Caractéristique de nos sociétés hyperconnectées, on la désigne sous le terme d’autophobie. La peur de soi-même, ou plutôt la peur panique d’être seul, n’est pas une maladie nouvelle. Mais elle touche de plus en plus de monde à cette étrange époque où les confinements sont apparus et où le télétravail s’impose.

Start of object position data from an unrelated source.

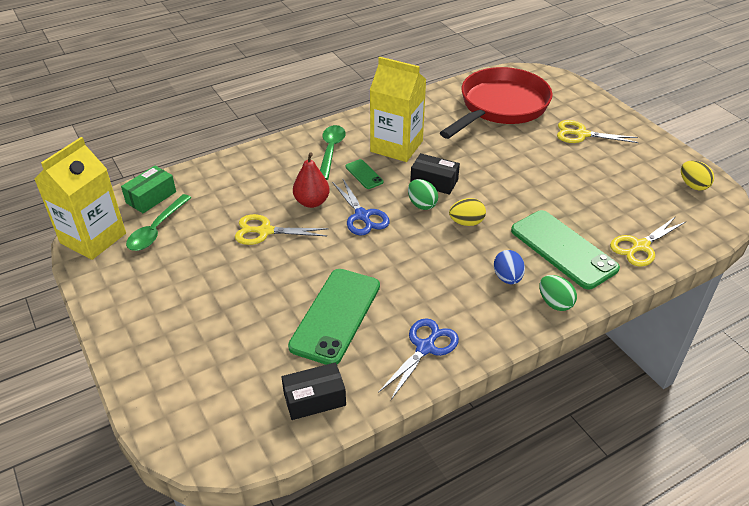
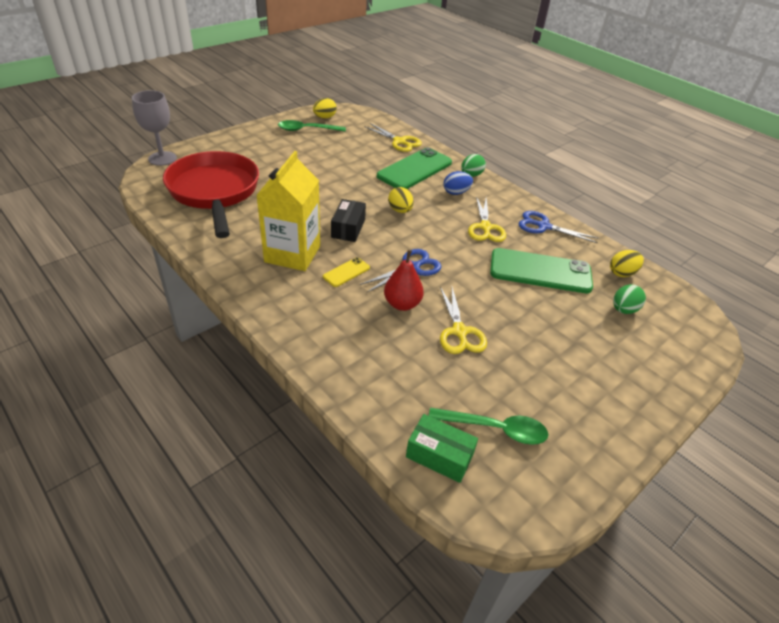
camera: 105 degrees left, 0 degrees up
(93, 238) = (538, 495): yellow carton -> none
(314, 399) = (622, 273): black box -> yellow egg
(331, 151) = (308, 301): green spoon -> green spoon (307, 130)
(364, 174) = (346, 272): green phone -> yellow phone
(422, 204) = (383, 234): green egg -> green egg (623, 310)
(500, 107) = (214, 192): red pan -> red pan turned 45 degrees clockwise
(560, 78) = (162, 158): none -> grey goblet
(581, 134) = (261, 154): yellow scissors -> yellow scissors (485, 227)

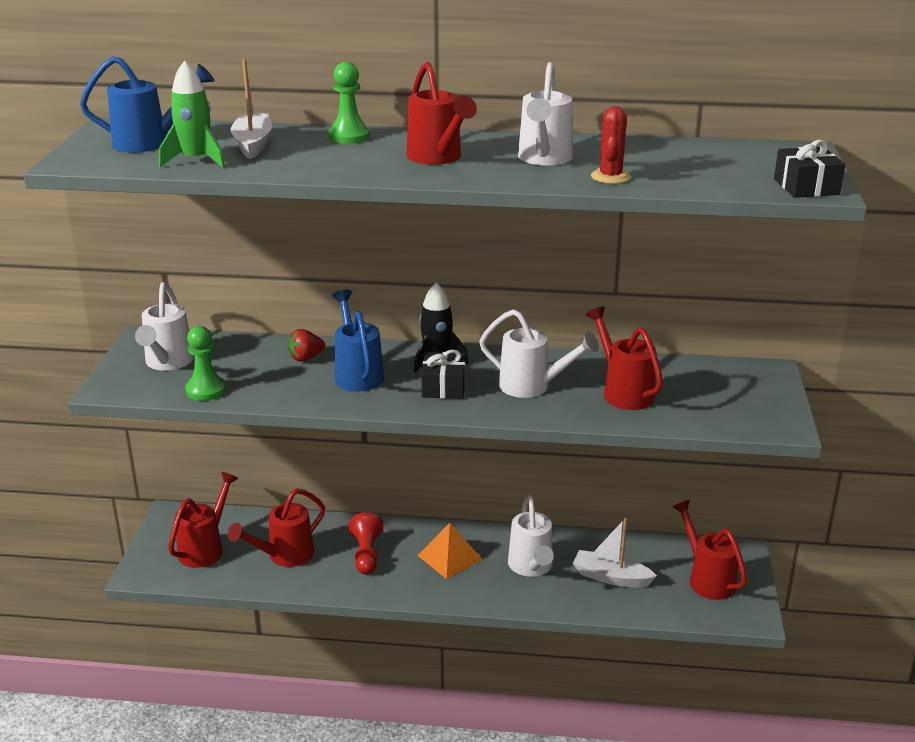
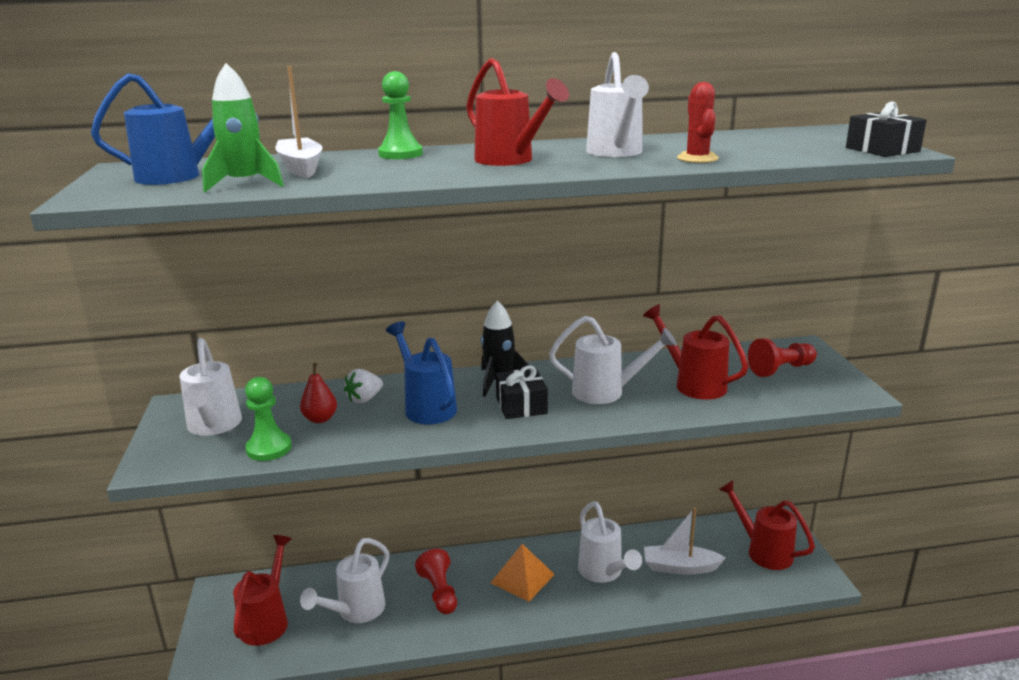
camera: 15 degrees left, 5 degrees down
(259, 370) = (320, 419): none -> red pear
(284, 556) = (356, 611): red watering can -> white watering can
(306, 358) = (364, 399): red strawberry -> white strawberry
(724, 391) = (780, 369): none -> red pawn

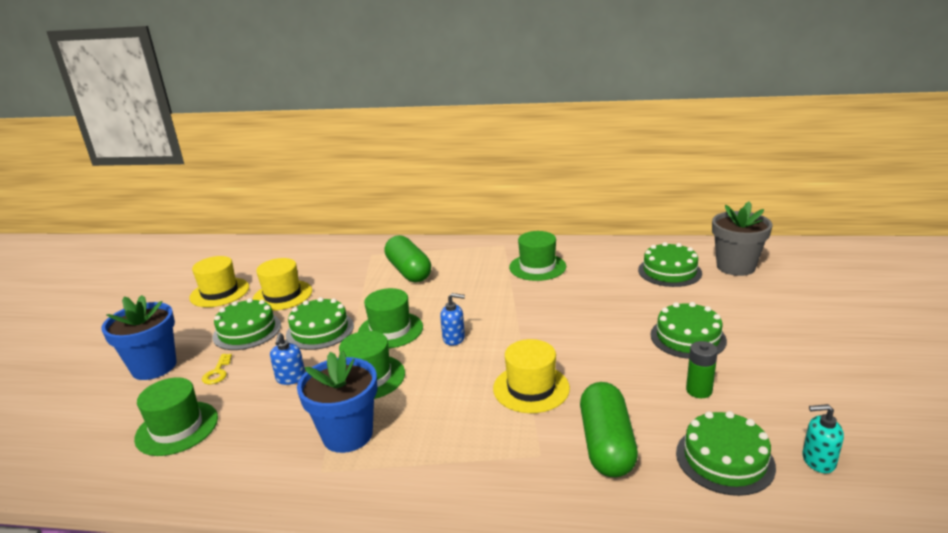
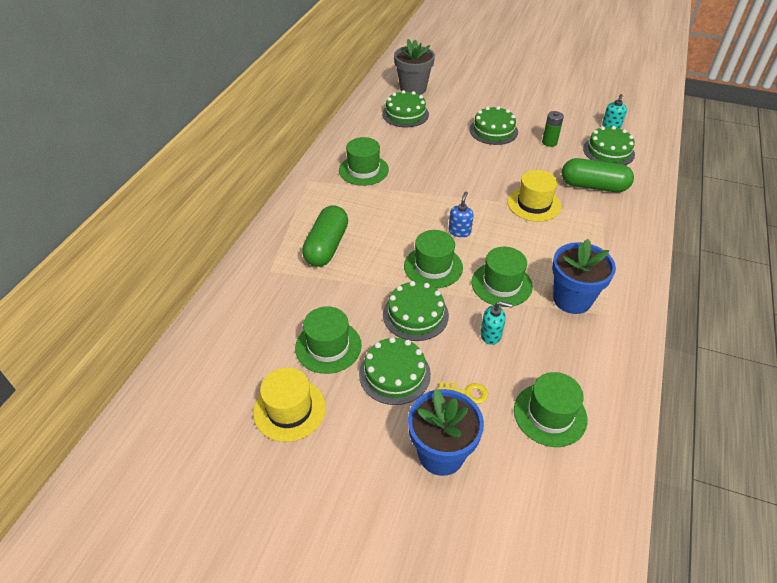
camera: 80 degrees left, 20 degrees up
(282, 295) = (328, 346): yellow hat -> green hat
(291, 378) = (491, 335): blue soap dispenser -> turquoise soap dispenser
(409, 271) = (327, 246): green capsule -> green capsule turned 60 degrees counterclockwise

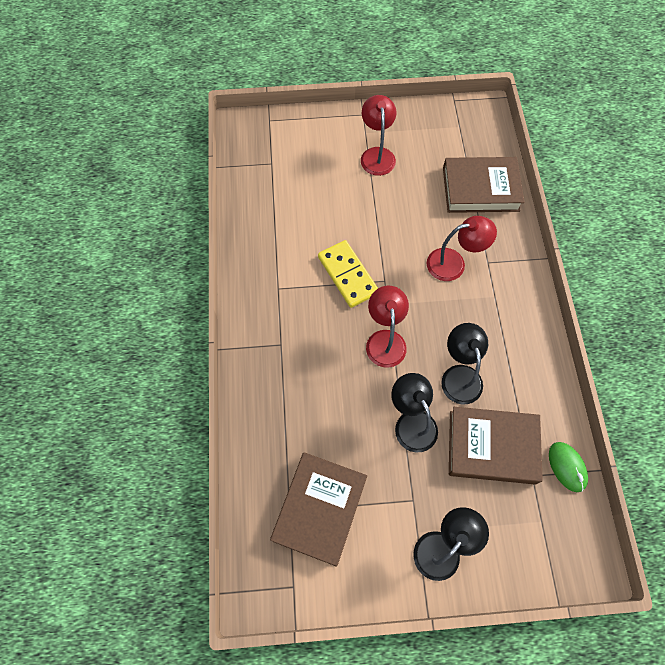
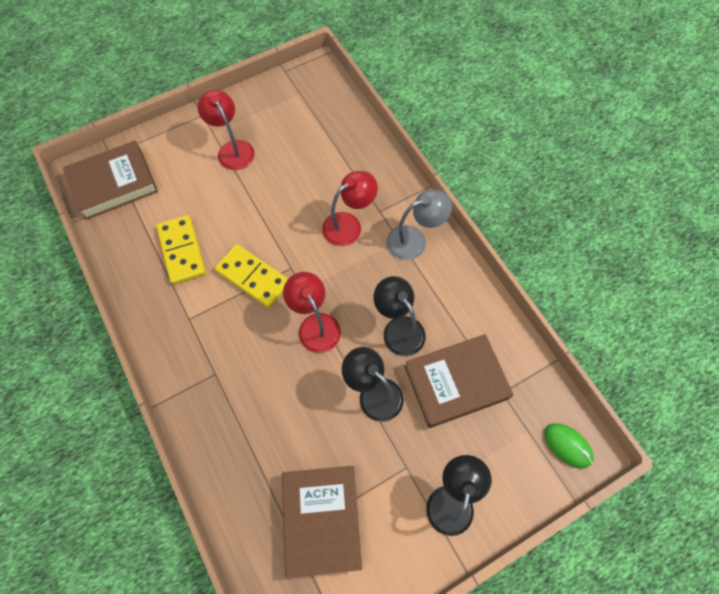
camera: 25 degrees left, 0 degrees up
(296, 227) = (182, 251): none -> yellow domino
(480, 189) = (344, 145): brown book -> brown book (114, 184)
(509, 301) = (414, 240): none -> grey lamp
(567, 467) = (528, 370): green mouse -> green mouse (567, 445)

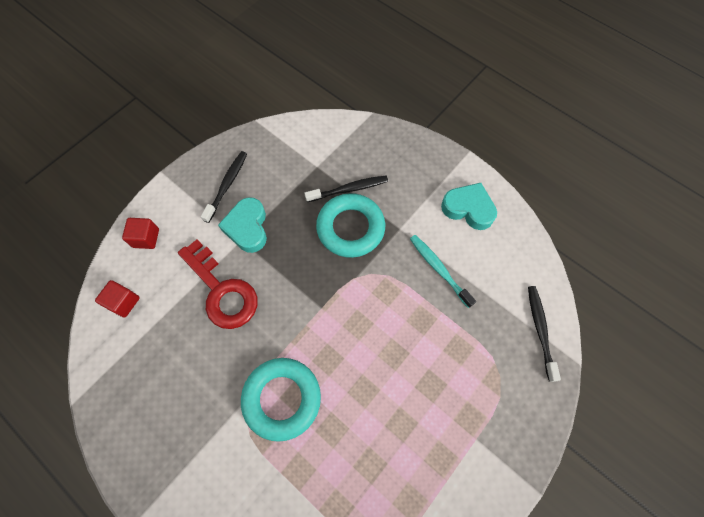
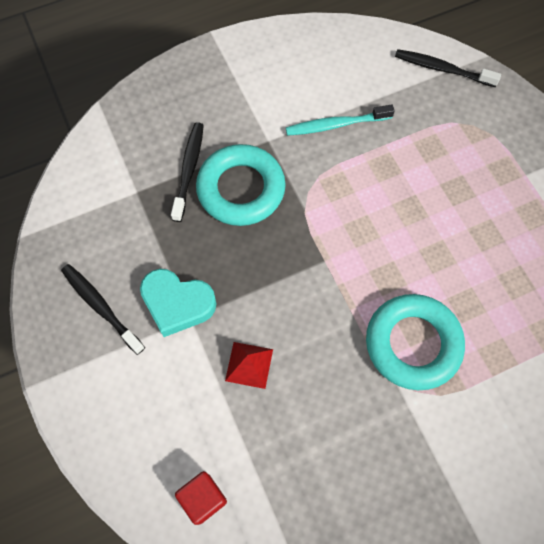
camera: 65 degrees left, 0 degrees up
(146, 238) = (122, 439): red cube -> none
(222, 291) = (249, 365): red key -> red pyramid
(468, 209) = (280, 65): turquoise heart -> none

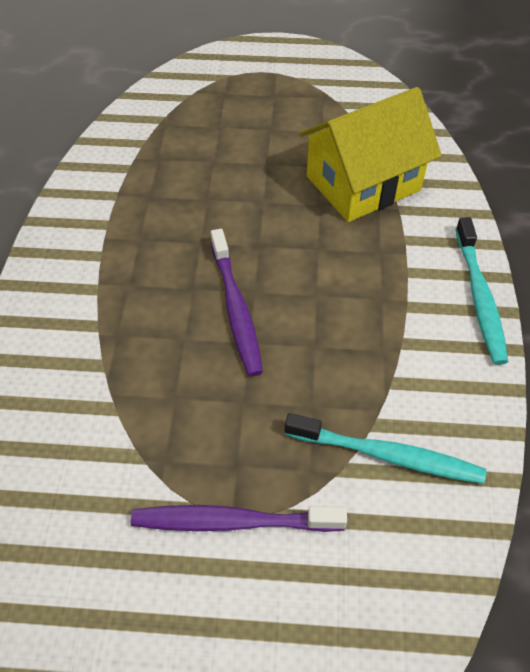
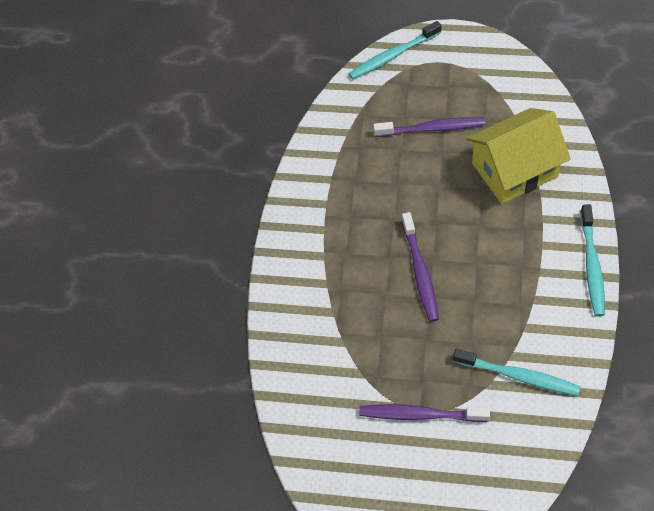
camera: 10 degrees right, 5 degrees up
(206, 65) = (393, 56): none -> turquoise toothbrush
(254, 139) = (432, 128): none -> purple toothbrush

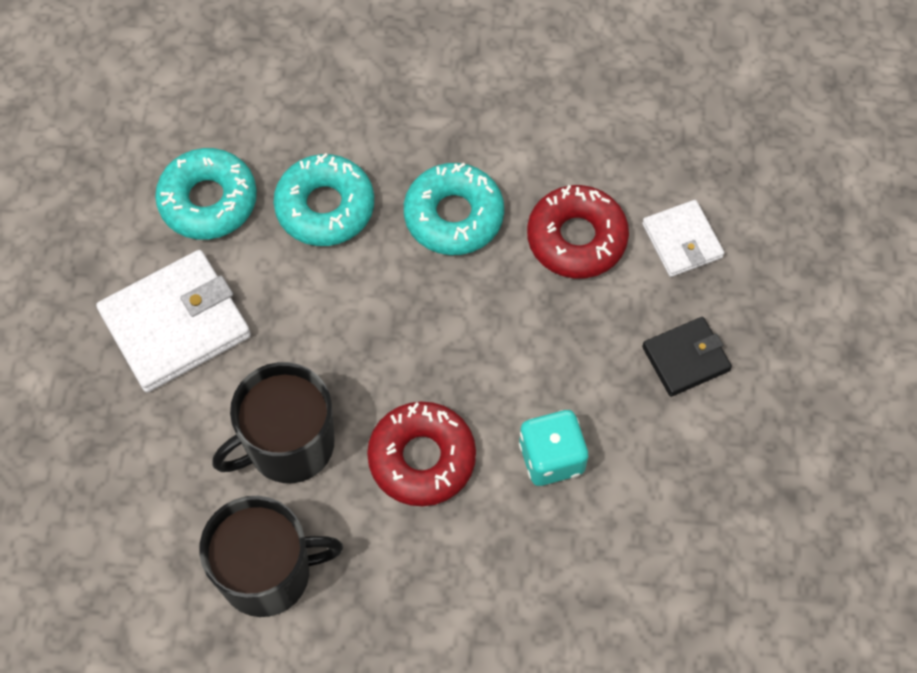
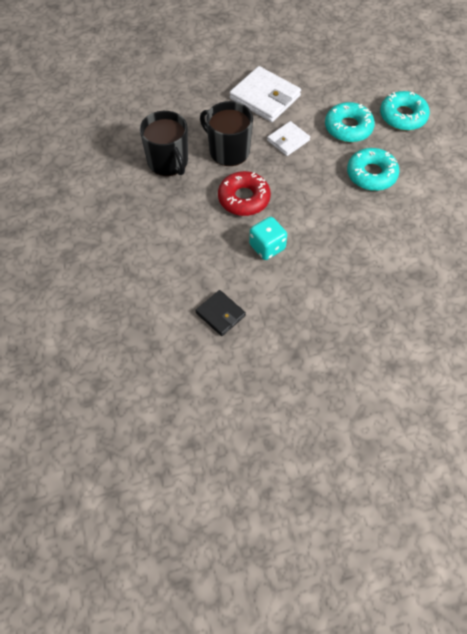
camera: 70 degrees right, 5 degrees down
(208, 201) = (328, 89): turquoise donut -> turquoise donut (403, 116)
(576, 238) = (388, 225): red donut -> none
(682, 241) = (412, 270): white wallet -> white wallet (288, 140)
(686, 358) = (347, 288): black wallet -> black wallet (220, 314)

Voyons de quelle façon elle se manifeste et comment on peut en guérir.

autophobie

Comment se manifeste l’autophobie ?

Il existe différents degrés d’autophobie (aussi appelée mono-phobie), et donc différents symptômes.
Elle peut d’abord se caractériser par des émotions négatives telles que la tristesse, la colère, l’anxiété et la culpabilité.
Plus grave elle peut aussi provoquer des symptômes similaires à ceux de la dépression : troubles du sommeil, fatigue persistante, perte de motivation voire pensées suicidaires.
Enfin, l’autophobie peut déclencher des symptômes physiques tels des troubles de la digestion (nausées, diarrhées, constipation). Mais aussi des palpitations cardiaques, du mal à respirer ou autre signes d’une attaque de panique…

Cette peur d’être seul avec soi-même tourne à l’angoisse et la personne qui en souffre peut avoir l’impression qu’elle va mourir. Elle passera alors du temps avec des personnes qui ne lui correspondent pas forcément, en étant dépendante affectivement. Elle se retrouvera aussi à multiplier les activités sans y avoir goût pour fuir sa solitude. 

Les causes de l’autophobie

Les autophobes sont souvent des personnes souffrant d’un fort sentiment d’abandon. Cela peut remonter à l’enfance, à un environnement peu sécurisant, la perte d’un parent notamment. A l’âge adulte cette peur peut surgir suite à un divorce accompagné d’un changement de mode de vie, vers une vie plus précaire.

Les autophobes sont aussi fréquemment des personnes manquant de confiance en elles, se sentant mal aimées depuis l’enfance, ou des personnalités dites borderline. Seules avec elles-mêmes, elles se dévalorisent.

Les confinements forcés liés à la pandémie de Covid-19 et le télétravail obligatoire dans certaines entreprises ont accentué leur maladie. Elle a pu aussi se développer chez certaines personnes qui n’en souffraient pas jusque là.

La prise en charge

L’autophobie est handicapante, et finit par nuire à la personne qui en souffre et à son entourage, qui parfois pense que ses crises sont exagérées. L’auto-phobe se livre d’ailleurs parfois au chantage affectif quand il panique. Il peut aussi devenir un danger pour lui-même.

Mais l’autophobie n’est pas une pathologie grave même si elle nécessite une prise en charge et du soutien. C’est une phobie répandue qui peut être prise en charge sur un temps court.

Les thérapies brèves type thérapies cognitivo-comportementales sont donc indiquées et un changement de mode de vie peut parfois suffire. Ces thérapies pourront être associées à la prise ponctuelle d’anxiolytiques pour calmer la peur dans un premier temps. En cas d’échec, une thérapie plus longue et plus en profondeur pourra s’avérer nécessaire.

Les thérapies brèves

Parmi les thérapies brèves on trouve la TCC, thérapie cognitivo-comportementale.
Elle consiste à changer deux éléments : d’abord le sens que le patient donne à une situation (c’est la partie cognitive), puis son comportement vis à vis de la dite situation (c’est la partie comportementale). Cette thérapie va permettre au patient de transformer ses croyances et ses émotions négatives et ainsi retrouver rapidement de l’autonomie. L’hypnose, l’
EMDR ou la PNL pourront mener aux mêmes résultats.

Ces thérapies peuvent être menées en téléconsultation si le patient se sent dans l’urgence ou ne souhaite pas se déplacer (ce qui est peu fréquent dans le cas de l’auto-phobie).

Le mode de vie

Avec le soutien d’un thérapeute ou d’un psychologue, l’autophobe pourra aussi tout simplement adopter de nouvelles habitudes de vie bénéfiques. Si le télétravail est une souffrance, un aménagement d’emploi du temps différent pourra également être envisagé avec l’employeur.

Les thérapies longues

Si l’autophobie n’est pas guérie ou se manifeste à nouveau suite à ces thérapies, un travail plus profond de type psychanalytique pourra être nécessaire.
Il aura pour but de chercher les causes profondes de la phobie et de les comprendre, pour casser les schémas négatifs.